- Text extract:
At present, Inman remains in his position, although calls for his resignation have come from both sides of the aisle. State House Speaker Lee Chatfield (R) says he asked Inman to resign, but according to the embattled legislator’s attorney Christopher Cooke, Inman isn’t even considering resignation, despite Chatfield claiming to have understood otherwise.

The state Democratic Party’s leader Lavora Barnes shared her own harsh takedown:

‘Not only is Inman accused of violating the trust of his constituents, the oath of his office, and the law, but his actions, if true, show a deeply troubling pattern of Republican disdain for the working people of our state. The citizens of Michigan deserve representatives that put the people of our state first and do not abuse the trust of the public or the power of their position.’

So far, Inman is the only state legislator to have been caught in the scandal, but he referenced a full dozen state House members who he alleged could be swayed to vote in the union’s favor in exchange for campaign contributions. He wanted them all to get some $30,000. It’s unclear who those dozen actually are and whether Inman was even telling the truth about their supposed willingness to exchange votes for money. Former state Democratic Party chair Mark Brewer is among those to have called for an investigation into the broader issue to uncover the truth of the situation. Chatfield hasn’t let on that he believes there’s a place for a probe, suggesting that “every single person in this chamber is aware of” the grossly inappropriate nature of Inman’s actions.

(Data records)
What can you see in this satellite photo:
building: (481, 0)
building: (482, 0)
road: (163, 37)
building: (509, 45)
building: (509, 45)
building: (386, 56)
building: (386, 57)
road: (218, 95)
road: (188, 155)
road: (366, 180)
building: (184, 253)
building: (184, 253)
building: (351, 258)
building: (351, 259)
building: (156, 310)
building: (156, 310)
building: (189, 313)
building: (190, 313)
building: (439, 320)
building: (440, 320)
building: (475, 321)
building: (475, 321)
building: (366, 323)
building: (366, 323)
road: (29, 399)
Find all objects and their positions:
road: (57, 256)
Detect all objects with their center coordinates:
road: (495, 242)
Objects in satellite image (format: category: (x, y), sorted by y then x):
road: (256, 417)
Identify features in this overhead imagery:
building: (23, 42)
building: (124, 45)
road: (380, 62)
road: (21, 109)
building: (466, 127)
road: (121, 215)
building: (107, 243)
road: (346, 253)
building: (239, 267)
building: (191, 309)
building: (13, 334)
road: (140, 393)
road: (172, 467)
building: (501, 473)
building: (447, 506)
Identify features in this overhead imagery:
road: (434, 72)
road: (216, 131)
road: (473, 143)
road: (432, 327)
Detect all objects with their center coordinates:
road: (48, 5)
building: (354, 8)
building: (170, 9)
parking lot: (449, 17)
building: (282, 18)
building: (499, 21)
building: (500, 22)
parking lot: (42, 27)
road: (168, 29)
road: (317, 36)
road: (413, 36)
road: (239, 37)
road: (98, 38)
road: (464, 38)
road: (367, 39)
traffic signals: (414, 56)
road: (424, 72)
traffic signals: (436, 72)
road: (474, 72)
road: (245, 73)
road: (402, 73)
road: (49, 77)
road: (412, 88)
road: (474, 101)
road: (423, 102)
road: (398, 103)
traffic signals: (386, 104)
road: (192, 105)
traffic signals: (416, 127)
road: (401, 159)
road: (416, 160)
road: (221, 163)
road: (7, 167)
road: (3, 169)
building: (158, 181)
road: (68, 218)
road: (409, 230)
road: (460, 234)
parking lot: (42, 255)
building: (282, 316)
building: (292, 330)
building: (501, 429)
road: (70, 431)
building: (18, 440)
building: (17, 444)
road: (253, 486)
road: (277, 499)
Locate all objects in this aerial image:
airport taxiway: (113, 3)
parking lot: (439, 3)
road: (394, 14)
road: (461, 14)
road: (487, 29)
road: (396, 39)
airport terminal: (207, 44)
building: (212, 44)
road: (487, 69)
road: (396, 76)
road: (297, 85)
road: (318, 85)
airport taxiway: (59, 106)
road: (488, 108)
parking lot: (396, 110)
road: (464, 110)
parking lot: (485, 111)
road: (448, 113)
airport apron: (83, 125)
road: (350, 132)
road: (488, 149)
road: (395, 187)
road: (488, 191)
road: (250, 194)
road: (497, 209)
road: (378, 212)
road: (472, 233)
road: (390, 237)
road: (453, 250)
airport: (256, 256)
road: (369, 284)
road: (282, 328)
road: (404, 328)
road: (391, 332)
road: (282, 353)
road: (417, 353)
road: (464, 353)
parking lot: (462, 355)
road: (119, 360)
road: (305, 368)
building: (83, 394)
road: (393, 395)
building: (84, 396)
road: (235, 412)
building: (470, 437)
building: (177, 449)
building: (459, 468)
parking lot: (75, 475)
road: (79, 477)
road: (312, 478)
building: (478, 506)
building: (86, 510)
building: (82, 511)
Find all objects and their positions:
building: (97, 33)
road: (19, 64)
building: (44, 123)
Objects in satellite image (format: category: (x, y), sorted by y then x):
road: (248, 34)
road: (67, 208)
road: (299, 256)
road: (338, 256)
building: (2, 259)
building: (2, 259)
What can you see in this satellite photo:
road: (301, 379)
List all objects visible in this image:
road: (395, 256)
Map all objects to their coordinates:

- Stated exercise A: Translate this sentence from the article on Inman into Spanish: "He wanted them all to get some $30,000."
- Stated exercise B: Extend the article on Inman past its final sentence.

- Final result A: Quería que todos ellos recibieran unos 30.000 dólares.

- Final result B:
If he refuses to step down, the chamber could take steps to expel him, which has only been undertaken four times in the state’s history. Still, considering that the GOP House Speaker is on board with at least the idea of getting him out, the move could proceed.

The scandal puts Inman right at home with the current state of the national GOP, which has seen the president himself have half a dozen and counting associates slapped with criminal charges.

Michigan, meanwhile, is one of the states that went somewhat blue in the midterm elections, electing former state legislator — and Democrat — Gretchen Whitmer as their new governor, while both chambers of the state legislature remain Republican-majority. The state is dealing with issues other than Inman’s behavior at present, with state Republicans having produced anti-abortion legislation in line with other Republican-majority states that Whitmer has promised to veto.